Lines before the one containing "Structures marked on" are left out; copy that line and every later line through the end of the data exactly.

Data extract:
· · · · ·
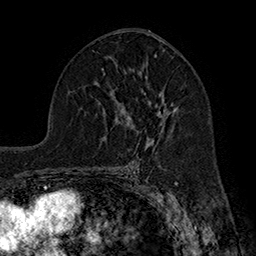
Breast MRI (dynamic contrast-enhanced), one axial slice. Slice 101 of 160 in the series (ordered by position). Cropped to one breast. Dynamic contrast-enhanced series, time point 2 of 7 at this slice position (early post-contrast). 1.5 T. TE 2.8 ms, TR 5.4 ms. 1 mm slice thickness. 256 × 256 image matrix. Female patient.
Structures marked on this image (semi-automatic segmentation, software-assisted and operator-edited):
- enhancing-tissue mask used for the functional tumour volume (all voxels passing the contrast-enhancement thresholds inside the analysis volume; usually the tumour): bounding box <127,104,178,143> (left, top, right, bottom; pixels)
· · · · ·
Your solution:
Structures marked on this image (semi-automatic segmentation, software-assisted and operator-edited):
- enhancing-tissue mask used for the functional tumour volume (all voxels passing the contrast-enhancement thresholds inside the analysis volume; usually the tumour): bounding box <127,104,178,143> (left, top, right, bottom; pixels)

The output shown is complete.